» **YOUR ASSIGNMENT**
In the piece on McMillan Park, how many petition signatures showed community opposition?

» **GIVEN PASSAGE**
Where and how does the youth problem of vandalism, crime, and loitering
in our parks and streets start to improve? The police? Or the community
taking responsibility? The problem of young people hanging around,
vandalizing or acting criminally in our neighborhoods has a simple
solution. Healthy, educational art, music, and vocational programs are
not being offered enough, engaging the young population in community
building. This is an issue of how the young of DC are raised, and how
the community is not taking responsibility. Engaging young people in
programs where integrity is learned and community responsibility
integrated will make the difference.
The city government refuses to offer them the resources because it is
busy making deals with developers, “giving” private corporations the
land we need for these services, and divesting our parks for corporate
profit. Kim Williams from our own Office of Historic Preservation wrote
this nomination of McMillan Park to the National Register of Historic
Places,
http://www.nps.gov/nr/feature/places/13000022.htm. You will quickly
understand that McMillan is a resource of national significance, and its
preservation is not a Ward 5 issue, but a national issue. Who will
benefit is from McMillan Park is being decided by a handful of DC
officials in an anti-democrat, institutionally corrupt process.
Mega-urbanization of our last large open green space is a cynical
anti-environmental boondoggle, another poorly planned, huge real estate
investment speculation. Will all of the city, our young people and
families, and the nation benefit, or will our park become a hideous,
private, ultra-brutalist “mixed-use” office park and condo mall?
The city government is pushing to put $700 million in development at
McMillan Park at N. Capitol and Michigan Park, that this government has
kept fenced off since 1986. They plan to demolish the “protected
historic” site for years of construction, on our last 25 acres of open
space, and turn it into mass density, traffic and carbon emissions from
construction, paving, and urbanization. Good urban planning, social and
environmental justice would preserve McMillan Park, as the community is
demanding in great numbers. Over four hundred letters of opposition,
6800 petition signatures, and four days of zoning testimony demonstrated
massive community opposition. DC wants our park, which provides breezy
outdoor space and carbon sink. McMillan was famous, providing outdoor
recreation, the central cities only integrated park with sunset vistas
of the DC skyline, one of our “great places” envisioned over one hundred
years ago, but is has been wasted by the corrupt DC government since
1986.
If you ever want the youth problem to improve, demand our public land
be used for our environment, our recreation, and to offer our young
people healthy services like the young have in Montgomery County at Glen
Echo. Ward 5 Councilmember McDuffie supports the demolition of the
Registered Historic Site, many years of construction, an instant pre-fab
neighborhood, a humongous fifty-building, National-Harbor-like
construction in the historic Bloomingdale neighborhood, the traffic,
congestion, pollution that super-urbanization will condemn us all. The
discredited DC Council will defer to McDuffie, putting the destruction
of our central park in very few hands. Instead, Glen Echo, the local
example of historic restoration and community-building public campus,
should be guiding a responsible government to serve the people.

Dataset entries
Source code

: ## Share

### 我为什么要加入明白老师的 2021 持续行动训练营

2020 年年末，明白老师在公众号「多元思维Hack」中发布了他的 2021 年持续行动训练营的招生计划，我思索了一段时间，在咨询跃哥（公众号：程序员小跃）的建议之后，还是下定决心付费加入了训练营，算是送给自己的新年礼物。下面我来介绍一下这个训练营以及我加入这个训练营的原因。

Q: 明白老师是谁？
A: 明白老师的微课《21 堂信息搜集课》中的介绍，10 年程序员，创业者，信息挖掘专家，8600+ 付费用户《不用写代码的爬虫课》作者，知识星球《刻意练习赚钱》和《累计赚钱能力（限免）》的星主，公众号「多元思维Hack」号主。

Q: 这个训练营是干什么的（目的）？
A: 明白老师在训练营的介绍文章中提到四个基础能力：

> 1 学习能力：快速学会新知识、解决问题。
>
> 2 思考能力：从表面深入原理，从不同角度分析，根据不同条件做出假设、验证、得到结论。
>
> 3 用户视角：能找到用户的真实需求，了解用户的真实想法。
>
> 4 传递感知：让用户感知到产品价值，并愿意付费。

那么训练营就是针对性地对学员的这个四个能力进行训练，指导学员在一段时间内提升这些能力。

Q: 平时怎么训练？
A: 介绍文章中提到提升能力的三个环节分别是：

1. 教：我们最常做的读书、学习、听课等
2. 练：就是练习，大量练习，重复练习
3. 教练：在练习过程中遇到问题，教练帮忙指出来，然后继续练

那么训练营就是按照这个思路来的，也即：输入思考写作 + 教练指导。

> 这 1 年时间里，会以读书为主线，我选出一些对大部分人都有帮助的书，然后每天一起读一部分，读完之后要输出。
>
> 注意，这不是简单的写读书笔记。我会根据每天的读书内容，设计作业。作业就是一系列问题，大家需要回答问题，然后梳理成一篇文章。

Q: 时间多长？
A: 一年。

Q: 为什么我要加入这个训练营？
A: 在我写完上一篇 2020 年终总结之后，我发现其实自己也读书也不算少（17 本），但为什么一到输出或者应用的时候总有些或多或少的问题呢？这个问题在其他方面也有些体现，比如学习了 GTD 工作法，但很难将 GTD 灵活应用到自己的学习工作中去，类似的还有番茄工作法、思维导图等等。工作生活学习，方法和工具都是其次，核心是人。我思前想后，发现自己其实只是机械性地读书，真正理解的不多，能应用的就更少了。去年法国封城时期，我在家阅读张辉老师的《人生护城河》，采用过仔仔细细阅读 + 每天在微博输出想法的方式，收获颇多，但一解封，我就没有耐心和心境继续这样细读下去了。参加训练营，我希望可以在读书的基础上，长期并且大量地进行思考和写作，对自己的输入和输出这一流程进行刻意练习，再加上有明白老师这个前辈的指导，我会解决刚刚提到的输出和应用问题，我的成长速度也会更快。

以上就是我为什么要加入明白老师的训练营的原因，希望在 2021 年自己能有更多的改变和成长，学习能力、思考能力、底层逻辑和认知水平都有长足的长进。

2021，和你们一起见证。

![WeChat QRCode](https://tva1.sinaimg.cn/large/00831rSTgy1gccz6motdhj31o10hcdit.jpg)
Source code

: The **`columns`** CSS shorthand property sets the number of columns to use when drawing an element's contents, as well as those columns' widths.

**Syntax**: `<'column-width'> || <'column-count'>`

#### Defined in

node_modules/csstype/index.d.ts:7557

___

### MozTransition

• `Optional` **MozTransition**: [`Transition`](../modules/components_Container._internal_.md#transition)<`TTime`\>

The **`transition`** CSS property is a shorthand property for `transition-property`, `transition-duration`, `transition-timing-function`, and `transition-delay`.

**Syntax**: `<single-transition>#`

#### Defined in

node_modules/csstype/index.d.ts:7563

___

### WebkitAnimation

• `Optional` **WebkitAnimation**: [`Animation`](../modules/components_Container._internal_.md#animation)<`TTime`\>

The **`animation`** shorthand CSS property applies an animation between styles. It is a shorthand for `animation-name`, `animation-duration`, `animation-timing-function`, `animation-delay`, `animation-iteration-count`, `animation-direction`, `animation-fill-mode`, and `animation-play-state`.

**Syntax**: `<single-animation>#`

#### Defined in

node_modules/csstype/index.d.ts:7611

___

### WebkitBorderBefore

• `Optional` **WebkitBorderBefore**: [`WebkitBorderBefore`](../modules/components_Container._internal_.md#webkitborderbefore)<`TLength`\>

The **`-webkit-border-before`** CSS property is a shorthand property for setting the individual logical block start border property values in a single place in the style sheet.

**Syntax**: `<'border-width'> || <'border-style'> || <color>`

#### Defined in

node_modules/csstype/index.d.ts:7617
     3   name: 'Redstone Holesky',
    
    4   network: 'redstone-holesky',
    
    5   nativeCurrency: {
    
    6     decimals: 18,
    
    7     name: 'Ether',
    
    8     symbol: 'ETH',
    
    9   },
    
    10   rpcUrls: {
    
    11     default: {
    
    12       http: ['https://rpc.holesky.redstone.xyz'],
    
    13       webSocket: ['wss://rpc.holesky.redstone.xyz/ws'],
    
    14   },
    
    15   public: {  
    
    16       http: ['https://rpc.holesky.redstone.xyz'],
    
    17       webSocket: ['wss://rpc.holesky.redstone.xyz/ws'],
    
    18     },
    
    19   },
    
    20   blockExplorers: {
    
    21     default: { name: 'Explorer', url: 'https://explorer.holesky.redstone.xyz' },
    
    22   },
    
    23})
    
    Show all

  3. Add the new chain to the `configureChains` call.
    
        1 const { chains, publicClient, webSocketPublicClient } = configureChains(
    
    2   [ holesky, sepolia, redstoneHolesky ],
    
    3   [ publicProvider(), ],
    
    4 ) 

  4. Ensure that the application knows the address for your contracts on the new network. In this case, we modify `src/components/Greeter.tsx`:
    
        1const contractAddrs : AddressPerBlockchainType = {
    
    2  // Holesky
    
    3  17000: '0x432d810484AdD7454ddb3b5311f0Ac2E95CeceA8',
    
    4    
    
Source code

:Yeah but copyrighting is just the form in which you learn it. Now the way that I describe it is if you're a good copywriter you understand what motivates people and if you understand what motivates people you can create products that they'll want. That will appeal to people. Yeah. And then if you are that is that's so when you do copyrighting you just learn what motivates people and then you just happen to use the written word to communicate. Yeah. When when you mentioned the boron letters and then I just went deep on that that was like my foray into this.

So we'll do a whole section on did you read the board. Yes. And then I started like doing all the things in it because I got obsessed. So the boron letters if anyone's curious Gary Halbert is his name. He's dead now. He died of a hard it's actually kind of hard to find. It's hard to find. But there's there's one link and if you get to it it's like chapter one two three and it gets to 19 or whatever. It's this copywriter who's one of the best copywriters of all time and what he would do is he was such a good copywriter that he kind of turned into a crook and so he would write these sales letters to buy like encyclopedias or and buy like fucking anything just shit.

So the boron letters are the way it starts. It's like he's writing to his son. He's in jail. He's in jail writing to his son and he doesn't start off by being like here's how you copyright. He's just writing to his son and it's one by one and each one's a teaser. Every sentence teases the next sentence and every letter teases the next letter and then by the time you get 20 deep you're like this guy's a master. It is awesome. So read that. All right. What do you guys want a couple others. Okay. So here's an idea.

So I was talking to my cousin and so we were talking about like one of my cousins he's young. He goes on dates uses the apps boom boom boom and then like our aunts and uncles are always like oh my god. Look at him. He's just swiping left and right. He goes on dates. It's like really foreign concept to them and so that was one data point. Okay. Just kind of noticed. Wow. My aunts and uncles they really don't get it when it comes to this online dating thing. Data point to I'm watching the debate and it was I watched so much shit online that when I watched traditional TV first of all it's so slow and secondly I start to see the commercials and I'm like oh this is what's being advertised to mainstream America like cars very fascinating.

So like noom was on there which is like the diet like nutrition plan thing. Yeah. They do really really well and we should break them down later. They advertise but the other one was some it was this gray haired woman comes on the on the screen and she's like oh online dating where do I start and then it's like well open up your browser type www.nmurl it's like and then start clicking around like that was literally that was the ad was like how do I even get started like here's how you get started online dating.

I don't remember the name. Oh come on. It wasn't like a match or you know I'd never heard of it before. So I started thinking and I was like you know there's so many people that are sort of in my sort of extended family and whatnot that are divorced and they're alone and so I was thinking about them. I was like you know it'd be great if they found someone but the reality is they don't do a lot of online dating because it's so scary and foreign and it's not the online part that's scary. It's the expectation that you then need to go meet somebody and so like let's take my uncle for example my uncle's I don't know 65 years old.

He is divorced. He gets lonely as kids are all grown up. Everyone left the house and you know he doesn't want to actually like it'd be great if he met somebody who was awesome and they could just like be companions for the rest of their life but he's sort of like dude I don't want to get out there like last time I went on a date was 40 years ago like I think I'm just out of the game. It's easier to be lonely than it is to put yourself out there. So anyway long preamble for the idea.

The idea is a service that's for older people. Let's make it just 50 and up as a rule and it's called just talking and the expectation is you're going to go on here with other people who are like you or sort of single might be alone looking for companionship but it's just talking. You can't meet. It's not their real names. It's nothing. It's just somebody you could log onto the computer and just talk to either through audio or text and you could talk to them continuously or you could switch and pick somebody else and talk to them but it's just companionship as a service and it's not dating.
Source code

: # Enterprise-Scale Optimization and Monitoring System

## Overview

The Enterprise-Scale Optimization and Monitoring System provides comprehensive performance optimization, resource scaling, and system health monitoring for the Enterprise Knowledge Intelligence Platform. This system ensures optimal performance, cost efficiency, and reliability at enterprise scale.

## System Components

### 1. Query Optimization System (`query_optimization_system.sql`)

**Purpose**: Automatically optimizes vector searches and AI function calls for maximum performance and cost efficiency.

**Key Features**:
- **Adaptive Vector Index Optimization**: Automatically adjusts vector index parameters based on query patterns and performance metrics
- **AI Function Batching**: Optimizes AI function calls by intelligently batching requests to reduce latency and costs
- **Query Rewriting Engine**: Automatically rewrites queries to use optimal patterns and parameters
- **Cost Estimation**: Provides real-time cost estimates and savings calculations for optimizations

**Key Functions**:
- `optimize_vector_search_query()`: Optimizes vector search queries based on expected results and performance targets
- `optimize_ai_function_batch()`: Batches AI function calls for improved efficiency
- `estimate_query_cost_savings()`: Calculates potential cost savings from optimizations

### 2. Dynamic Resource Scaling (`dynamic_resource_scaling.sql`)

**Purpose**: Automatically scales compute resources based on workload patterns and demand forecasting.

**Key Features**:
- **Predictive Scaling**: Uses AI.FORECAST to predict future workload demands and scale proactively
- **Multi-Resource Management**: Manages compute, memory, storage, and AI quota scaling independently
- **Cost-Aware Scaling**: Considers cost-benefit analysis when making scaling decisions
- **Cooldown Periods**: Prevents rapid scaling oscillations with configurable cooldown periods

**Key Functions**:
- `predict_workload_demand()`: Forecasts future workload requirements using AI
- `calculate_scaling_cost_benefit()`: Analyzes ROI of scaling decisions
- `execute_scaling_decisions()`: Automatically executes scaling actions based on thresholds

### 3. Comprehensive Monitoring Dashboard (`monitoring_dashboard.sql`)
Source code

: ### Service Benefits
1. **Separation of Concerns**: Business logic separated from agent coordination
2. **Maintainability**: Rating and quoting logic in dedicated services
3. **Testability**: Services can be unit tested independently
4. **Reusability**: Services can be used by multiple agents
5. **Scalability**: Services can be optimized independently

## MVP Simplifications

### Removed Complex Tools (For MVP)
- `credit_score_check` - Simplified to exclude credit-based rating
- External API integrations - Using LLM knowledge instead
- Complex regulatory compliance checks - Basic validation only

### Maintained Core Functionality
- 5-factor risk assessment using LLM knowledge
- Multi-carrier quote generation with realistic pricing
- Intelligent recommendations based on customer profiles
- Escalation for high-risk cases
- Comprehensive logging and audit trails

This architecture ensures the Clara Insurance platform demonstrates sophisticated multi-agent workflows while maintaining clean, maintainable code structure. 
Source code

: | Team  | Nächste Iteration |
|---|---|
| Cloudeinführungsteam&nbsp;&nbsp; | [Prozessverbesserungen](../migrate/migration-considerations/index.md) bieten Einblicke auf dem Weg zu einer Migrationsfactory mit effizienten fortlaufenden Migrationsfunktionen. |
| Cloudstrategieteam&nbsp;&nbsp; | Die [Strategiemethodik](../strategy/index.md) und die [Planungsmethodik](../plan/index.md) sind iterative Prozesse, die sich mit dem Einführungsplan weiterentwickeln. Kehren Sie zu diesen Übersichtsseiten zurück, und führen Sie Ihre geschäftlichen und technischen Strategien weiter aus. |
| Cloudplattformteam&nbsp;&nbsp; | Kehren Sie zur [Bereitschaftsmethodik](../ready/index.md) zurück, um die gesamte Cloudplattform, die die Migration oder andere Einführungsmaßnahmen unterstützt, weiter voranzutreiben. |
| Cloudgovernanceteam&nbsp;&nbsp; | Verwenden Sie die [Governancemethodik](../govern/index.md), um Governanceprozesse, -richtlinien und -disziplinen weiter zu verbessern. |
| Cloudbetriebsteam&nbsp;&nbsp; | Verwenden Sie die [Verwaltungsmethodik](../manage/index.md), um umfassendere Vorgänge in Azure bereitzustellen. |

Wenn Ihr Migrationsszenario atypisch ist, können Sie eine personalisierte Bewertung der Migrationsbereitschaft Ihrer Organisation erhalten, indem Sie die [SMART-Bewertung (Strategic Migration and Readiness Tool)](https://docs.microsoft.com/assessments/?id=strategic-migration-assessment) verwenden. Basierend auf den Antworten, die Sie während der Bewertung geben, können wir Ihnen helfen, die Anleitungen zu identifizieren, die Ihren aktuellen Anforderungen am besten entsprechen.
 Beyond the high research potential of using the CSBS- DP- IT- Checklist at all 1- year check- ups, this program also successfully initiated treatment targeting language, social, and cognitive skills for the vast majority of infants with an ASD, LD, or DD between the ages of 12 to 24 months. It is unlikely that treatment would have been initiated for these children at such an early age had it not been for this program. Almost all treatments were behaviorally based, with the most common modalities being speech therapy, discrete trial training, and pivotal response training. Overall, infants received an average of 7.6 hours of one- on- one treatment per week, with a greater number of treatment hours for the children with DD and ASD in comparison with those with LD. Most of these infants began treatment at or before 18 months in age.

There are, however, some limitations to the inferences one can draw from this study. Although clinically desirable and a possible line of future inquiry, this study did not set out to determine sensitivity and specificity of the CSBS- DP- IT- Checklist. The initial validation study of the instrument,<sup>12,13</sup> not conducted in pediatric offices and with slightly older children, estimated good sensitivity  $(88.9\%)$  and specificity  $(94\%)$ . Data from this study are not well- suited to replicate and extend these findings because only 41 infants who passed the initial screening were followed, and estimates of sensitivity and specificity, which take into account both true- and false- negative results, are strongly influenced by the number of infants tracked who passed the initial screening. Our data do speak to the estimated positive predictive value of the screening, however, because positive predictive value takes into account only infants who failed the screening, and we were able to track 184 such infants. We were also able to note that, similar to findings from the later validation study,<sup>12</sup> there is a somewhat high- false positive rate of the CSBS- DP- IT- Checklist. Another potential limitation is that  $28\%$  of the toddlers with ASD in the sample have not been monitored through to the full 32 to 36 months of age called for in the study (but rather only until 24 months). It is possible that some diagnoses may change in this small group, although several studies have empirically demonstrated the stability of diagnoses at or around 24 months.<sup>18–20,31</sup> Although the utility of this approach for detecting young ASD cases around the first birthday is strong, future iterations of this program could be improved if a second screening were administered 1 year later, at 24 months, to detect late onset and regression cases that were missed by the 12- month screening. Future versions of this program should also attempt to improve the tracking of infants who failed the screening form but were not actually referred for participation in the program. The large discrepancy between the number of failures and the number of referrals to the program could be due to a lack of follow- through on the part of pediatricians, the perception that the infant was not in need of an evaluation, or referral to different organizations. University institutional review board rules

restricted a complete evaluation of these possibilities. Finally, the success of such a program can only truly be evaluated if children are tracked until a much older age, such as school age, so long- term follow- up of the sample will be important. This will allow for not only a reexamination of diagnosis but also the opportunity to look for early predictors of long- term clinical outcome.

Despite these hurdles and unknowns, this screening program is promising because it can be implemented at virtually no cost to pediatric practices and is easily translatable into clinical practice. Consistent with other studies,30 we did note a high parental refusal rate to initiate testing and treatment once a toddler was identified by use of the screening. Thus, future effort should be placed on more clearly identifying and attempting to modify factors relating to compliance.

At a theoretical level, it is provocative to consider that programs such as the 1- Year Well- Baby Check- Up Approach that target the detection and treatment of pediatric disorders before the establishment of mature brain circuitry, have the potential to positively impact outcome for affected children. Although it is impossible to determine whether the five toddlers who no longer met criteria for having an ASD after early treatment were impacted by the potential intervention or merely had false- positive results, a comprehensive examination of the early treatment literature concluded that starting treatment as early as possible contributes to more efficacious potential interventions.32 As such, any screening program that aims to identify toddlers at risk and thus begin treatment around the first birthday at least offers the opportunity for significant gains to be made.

» **RESULT FOR THIS EXERCISE**
6800 petition signatures.